The thing that Morris will miss the most is studying the Bible and trying to present to the congregation, in a teaching or preaching format, the things it seems God is trying to say in His word. And although he will no longer be the senior pastor at First Baptist, Morris knows that the friendships he has made over the last two decades will continue after he retires.
"When you have been in a place for 20 years, the folks in the congregation become your good friends," Morris said. "I'm leaving my active involvement here, but I'm not leaving the community or saying goodbye to all these friendships. I'm looking forward to having a new relationship with the First Baptist Church."
Like father, like son
Although Morris will be leaving First Baptist Church, that doesn't mean a Morris won't be leading the congregation going forward. According to Morris, his son, Craig Morris, will be taking over for his father starting July 1.
"Who would have ever guessed that my son would end up being the next pastor here, " Morris said. "The whole journey with the Lord has been a bit of a big mystery to me. I've never been able to figure out anything. I'm confident in what I believe about Him and the scriptures, but the twists and the turns and the way that He works has always been much more known to him than to me. "
About a year and a half ago, Morris let the church know that he was looking to retire.
"I just really felt that the Lord was giving me a sense of release from this senior pastor ministry and a personal sense of completing what He wanted me to do," Morris said. "I thought, at that time, that it would be good for the church to begin a search for new leadership."

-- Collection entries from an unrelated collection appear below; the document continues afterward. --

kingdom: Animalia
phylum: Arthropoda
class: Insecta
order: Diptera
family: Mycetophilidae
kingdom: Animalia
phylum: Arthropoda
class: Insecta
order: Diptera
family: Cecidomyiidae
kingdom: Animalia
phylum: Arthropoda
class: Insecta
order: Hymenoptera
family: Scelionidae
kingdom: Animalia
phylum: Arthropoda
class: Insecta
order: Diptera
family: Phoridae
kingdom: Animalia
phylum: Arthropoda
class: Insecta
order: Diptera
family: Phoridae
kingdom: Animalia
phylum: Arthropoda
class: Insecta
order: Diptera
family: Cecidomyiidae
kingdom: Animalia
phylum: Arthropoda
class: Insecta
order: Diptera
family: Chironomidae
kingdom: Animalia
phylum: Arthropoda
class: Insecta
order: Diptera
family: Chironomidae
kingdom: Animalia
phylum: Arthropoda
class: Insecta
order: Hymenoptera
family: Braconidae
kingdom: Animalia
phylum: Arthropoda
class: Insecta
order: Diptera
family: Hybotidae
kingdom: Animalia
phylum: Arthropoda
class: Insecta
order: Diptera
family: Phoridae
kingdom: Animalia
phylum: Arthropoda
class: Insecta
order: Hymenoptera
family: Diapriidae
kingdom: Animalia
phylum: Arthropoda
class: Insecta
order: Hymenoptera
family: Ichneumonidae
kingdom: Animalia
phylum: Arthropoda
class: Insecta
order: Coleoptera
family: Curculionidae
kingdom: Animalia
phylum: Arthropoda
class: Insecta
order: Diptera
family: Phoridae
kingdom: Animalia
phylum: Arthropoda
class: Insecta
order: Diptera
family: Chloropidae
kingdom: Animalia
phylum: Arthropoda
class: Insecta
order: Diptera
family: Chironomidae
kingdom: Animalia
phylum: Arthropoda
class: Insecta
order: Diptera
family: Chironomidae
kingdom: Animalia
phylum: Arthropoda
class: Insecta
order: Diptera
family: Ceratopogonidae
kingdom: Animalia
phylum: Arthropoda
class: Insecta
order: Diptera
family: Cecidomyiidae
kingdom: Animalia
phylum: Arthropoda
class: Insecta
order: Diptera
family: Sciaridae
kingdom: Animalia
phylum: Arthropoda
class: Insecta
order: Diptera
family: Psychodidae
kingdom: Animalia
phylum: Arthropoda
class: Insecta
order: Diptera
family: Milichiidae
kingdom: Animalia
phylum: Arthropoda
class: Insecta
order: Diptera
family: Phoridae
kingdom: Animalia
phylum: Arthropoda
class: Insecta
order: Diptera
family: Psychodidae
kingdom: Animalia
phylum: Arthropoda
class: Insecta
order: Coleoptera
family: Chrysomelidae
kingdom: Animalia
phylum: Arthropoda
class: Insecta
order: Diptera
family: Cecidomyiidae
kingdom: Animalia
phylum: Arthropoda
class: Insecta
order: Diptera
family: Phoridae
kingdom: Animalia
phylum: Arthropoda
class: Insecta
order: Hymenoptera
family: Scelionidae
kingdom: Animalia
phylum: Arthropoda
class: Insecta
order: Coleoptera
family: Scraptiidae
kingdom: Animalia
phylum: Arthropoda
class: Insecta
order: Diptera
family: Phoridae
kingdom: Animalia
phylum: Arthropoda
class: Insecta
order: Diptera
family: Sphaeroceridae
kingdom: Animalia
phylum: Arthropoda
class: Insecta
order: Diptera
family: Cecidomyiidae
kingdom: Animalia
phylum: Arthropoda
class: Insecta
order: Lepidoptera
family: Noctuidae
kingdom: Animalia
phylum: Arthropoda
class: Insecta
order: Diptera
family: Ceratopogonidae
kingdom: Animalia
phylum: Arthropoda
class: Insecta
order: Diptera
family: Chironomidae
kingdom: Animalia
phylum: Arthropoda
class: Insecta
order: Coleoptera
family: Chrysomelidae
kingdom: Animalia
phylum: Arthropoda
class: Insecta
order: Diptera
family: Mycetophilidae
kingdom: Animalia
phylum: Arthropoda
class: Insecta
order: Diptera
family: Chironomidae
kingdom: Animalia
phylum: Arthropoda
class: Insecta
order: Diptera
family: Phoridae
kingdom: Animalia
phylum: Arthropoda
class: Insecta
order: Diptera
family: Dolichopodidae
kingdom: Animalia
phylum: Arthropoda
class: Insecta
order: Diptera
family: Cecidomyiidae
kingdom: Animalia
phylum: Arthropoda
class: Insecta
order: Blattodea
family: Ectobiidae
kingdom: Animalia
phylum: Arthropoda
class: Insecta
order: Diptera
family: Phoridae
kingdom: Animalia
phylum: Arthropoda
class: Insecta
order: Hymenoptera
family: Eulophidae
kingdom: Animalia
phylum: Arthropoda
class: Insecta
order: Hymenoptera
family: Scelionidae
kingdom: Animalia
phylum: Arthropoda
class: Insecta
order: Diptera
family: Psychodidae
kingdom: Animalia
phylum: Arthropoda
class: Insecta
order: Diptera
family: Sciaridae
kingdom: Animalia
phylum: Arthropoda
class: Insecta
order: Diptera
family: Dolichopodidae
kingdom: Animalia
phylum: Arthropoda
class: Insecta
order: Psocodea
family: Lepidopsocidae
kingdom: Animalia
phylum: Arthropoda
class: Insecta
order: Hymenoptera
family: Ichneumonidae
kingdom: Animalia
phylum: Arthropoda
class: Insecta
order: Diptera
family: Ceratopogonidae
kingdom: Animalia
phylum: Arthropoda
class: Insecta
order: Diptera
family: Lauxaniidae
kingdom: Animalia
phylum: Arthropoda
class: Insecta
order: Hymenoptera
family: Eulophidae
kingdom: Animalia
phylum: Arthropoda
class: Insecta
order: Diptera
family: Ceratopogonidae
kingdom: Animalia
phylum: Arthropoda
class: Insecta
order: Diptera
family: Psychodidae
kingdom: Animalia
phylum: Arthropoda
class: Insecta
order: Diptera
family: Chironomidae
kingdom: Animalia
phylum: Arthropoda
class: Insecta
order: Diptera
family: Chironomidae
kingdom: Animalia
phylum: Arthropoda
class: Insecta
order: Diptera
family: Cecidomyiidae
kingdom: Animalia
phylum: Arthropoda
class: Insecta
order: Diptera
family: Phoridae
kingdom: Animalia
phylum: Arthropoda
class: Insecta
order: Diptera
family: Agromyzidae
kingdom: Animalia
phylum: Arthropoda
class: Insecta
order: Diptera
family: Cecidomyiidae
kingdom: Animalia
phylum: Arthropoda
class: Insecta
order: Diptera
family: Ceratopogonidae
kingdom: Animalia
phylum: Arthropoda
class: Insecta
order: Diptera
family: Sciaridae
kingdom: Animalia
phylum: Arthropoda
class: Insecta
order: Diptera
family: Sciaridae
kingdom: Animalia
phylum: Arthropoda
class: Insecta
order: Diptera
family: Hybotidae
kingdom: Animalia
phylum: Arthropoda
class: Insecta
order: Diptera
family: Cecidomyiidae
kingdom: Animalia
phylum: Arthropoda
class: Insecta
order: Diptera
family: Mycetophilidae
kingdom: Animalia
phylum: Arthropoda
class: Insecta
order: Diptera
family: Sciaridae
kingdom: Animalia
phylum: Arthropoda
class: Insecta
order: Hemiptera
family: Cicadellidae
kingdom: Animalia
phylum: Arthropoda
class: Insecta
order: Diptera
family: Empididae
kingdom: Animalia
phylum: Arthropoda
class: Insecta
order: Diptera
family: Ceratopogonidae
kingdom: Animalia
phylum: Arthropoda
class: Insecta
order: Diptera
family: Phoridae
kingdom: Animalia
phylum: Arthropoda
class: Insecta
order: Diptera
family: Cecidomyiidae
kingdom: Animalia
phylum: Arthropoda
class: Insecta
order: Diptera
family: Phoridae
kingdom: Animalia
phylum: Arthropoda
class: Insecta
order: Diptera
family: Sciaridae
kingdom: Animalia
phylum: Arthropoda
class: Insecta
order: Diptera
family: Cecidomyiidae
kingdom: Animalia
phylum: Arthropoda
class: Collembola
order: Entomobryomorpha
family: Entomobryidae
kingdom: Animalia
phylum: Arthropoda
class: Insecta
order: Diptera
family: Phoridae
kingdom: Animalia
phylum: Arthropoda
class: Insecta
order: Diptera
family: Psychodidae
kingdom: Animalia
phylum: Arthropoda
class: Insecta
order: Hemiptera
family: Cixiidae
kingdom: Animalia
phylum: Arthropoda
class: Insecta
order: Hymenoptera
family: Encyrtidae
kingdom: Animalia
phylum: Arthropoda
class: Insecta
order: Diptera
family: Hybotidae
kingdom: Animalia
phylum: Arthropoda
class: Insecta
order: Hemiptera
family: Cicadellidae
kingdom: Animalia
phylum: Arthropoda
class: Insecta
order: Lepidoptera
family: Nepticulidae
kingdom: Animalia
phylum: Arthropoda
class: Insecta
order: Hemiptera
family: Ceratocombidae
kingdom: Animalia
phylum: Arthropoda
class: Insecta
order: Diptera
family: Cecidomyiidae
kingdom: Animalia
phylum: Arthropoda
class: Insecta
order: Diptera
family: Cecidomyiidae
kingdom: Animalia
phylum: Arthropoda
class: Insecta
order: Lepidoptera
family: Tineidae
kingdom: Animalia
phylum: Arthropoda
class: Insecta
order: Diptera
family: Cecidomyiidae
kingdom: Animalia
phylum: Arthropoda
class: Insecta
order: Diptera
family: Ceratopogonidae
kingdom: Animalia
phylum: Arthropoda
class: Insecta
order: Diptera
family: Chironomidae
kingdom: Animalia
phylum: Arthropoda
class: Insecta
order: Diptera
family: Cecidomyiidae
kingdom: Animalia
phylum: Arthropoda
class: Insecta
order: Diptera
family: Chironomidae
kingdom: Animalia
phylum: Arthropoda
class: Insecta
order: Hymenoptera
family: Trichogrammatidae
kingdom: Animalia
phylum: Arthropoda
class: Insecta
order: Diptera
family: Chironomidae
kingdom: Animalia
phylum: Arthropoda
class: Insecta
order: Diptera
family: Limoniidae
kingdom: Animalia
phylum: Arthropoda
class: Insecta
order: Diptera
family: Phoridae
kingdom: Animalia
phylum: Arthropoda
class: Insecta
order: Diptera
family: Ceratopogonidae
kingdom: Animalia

Early in the process, Craig — who was serving a church in Florida at the time — put his name in for the position. However, after some initial conversations, Craig felt like, at that point, the position wasn't something the Lord wanted him to pursue.
"The search committee went through many resumes and candidates, and had some second or third interviews with folks, but God just didn't bring anything together," Morris said. "Just a few months ago, my son felt like God prompted him to re-submit his interest for the position and things just seemed to come together very quickly from there.
"Although I will still be living in the area, I want to make sure I'm giving Craig enough space to chart his own course. I look forward to supporting him."